** Start PROVIDED TEXT **
For objects classified as walking or running, spatial displacement is also measured:

If the maximum velocity is less than 22, the motion is classified as slow (walking).

If the maximum velocity is 22 or more, the motion is classified as a run.

The flowchart in Figure 10 uses these criteria (height-to-width ratio and spatial displacement/velocity) to classify the detected motion into categories such as crawling, ducking, walking, and running.

For human tracking future location estimation algorithm.

Location of object is detected in few initial consecutive frames.

Consider that p1(x1,y1), p2(x2,y2), p3(x3,y3) are locations of object detected in consecutive frames F1, F2, and F3.

S1 is line segment between point p1 and p2. And S2 is line segment between poin p2 and p3. These locations are connected together with straight lines.
** End PROVIDED TEXT **
** Start INFORMATION GIVEN **
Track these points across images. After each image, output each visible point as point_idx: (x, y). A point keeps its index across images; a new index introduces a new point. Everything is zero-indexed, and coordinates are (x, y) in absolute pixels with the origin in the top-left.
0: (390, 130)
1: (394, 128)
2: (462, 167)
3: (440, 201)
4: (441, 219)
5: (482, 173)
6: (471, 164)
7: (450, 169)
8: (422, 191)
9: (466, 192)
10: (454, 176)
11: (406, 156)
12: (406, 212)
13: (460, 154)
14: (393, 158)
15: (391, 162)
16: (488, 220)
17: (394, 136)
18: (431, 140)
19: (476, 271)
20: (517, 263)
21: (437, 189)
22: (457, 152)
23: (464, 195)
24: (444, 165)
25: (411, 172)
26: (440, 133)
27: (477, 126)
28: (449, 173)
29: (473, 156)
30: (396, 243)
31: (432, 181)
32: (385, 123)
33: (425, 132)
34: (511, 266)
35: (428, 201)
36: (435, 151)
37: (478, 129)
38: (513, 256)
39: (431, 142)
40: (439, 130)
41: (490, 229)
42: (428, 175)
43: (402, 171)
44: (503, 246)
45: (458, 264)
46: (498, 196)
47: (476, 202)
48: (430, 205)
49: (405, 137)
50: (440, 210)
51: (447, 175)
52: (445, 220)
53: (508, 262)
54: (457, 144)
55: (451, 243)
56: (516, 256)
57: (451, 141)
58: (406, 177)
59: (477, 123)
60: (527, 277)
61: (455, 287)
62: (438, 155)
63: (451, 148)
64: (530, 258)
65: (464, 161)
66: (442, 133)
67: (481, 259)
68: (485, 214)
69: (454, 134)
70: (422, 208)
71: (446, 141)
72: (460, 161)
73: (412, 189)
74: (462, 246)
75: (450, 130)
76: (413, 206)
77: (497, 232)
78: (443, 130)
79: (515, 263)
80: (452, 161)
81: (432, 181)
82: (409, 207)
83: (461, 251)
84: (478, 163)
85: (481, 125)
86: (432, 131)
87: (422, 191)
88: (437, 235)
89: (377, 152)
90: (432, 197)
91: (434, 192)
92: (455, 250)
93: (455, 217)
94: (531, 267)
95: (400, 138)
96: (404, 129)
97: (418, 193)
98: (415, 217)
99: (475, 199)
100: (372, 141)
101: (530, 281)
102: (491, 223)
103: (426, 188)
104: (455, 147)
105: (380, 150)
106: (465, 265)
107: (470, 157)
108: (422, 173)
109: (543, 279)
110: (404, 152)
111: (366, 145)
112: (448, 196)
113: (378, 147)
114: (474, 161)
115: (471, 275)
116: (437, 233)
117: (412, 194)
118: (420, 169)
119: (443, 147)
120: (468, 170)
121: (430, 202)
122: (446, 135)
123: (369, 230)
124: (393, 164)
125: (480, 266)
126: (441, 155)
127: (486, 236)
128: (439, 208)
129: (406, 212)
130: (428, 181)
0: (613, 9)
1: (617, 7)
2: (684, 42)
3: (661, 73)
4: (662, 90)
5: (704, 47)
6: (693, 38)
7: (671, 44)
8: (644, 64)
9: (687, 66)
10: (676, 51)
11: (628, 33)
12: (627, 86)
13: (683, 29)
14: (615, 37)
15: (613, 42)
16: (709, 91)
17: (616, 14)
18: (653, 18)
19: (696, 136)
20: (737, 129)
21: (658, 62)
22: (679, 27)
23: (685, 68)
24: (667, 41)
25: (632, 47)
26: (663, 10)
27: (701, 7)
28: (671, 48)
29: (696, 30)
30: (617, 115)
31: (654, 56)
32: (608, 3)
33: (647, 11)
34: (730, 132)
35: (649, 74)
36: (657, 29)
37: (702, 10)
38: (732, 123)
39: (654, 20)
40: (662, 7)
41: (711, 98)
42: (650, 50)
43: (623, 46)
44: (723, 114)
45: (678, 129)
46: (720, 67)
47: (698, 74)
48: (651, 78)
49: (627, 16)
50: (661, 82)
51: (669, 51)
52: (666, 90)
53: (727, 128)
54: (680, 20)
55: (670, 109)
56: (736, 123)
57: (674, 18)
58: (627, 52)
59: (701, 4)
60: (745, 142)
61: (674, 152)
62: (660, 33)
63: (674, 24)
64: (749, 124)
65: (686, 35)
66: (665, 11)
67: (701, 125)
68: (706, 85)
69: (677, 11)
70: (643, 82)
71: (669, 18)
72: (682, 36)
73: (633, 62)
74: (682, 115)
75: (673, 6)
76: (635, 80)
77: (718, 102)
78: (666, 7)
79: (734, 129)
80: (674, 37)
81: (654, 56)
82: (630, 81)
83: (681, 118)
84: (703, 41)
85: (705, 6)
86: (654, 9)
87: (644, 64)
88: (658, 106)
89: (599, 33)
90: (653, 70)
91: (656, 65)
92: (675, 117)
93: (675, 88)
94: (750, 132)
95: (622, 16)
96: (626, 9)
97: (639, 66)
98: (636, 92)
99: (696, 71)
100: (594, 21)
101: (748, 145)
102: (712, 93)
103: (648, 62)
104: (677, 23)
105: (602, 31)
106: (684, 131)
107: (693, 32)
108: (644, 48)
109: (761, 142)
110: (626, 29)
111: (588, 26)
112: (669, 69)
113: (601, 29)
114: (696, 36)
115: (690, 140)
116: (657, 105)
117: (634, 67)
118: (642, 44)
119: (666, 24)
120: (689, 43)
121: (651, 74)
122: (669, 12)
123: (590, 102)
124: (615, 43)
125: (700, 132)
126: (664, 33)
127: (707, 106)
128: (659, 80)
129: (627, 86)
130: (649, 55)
** End INFORMATION GIVEN **
SET TASK 1:
Transcribe the listing word for word, starting with its first line and going on through the line with "29: (473, 156)", with both of those lines included.
SET TASK 2:
Pick up the passage on motion classification and tracking where it stops, and write its next few sentences.
The passage on motion classification and tracking and the listing come from unrelated sources.

EXPECTED ANSWER 1:
Track these points across images. After each image, output each visible point as point_idx: (x, y). A point keeps its index across images; a new index introduces a new point. Everything is zero-indexed, and coordinates are (x, y) in absolute pixels with the origin in the top-left.
0: (390, 130)
1: (394, 128)
2: (462, 167)
3: (440, 201)
4: (441, 219)
5: (482, 173)
6: (471, 164)
7: (450, 169)
8: (422, 191)
9: (466, 192)
10: (454, 176)
11: (406, 156)
12: (406, 212)
13: (460, 154)
14: (393, 158)
15: (391, 162)
16: (488, 220)
17: (394, 136)
18: (431, 140)
19: (476, 271)
20: (517, 263)
21: (437, 189)
22: (457, 152)
23: (464, 195)
24: (444, 165)
25: (411, 172)
26: (440, 133)
27: (477, 126)
28: (449, 173)
29: (473, 156)

EXPECTED ANSWER 2:
Suppose video is of n FPS (frames per second).

Time difference between two frames (Eq.(1))

$T f=\frac{1}{F P S}$      (1)

Length of each line signifies special distance travelled by object in between two consecutive frames. Velocity of object travelling can be detected by using mathematical formula. Differences between slope angles of line segments are also calculated and will be stored in arrays.

Length of Segment S1 (as shown in Eq. (2))

$\mathrm{L}(\mathrm{S} 1)=\sqrt{(\mathrm{x} 1-\mathrm{x} 2)^2-(\mathrm{y} 1-\mathrm{y} 2)^2}$        (2)

Length of Segment S2 (as shown in Eq.(3))

$L(S 2) \sqrt{(x 2-x 3)^2-(y 2-y 3)^2}$        (3)

Velocity of object travel between point p1 and p2 is Vs1 (as shown in Eq. (4)) and that for between point2 and point3 is Vs2 (as shown in Eq. (5)).

$\mathrm{Vs} 1=\mathrm{L}(\mathrm{S} 1) / \mathrm{Tf}=\mathrm{FPS} \times \sqrt{\left[(x 1-x 2)^2+(y 1-y 2)^2\right]}$       (4)

$L \mathrm{Vs} 2=\mathrm{L}(\mathrm{S} 2) / \mathrm{Tf}=\mathrm{FPS} * \sqrt{(x 2-x 3)^2-(y 2-y 3)^2}$              (5)

Further angle can be estimated to predict future location:

Angle of line segment S1 (as shown in Eq. (6))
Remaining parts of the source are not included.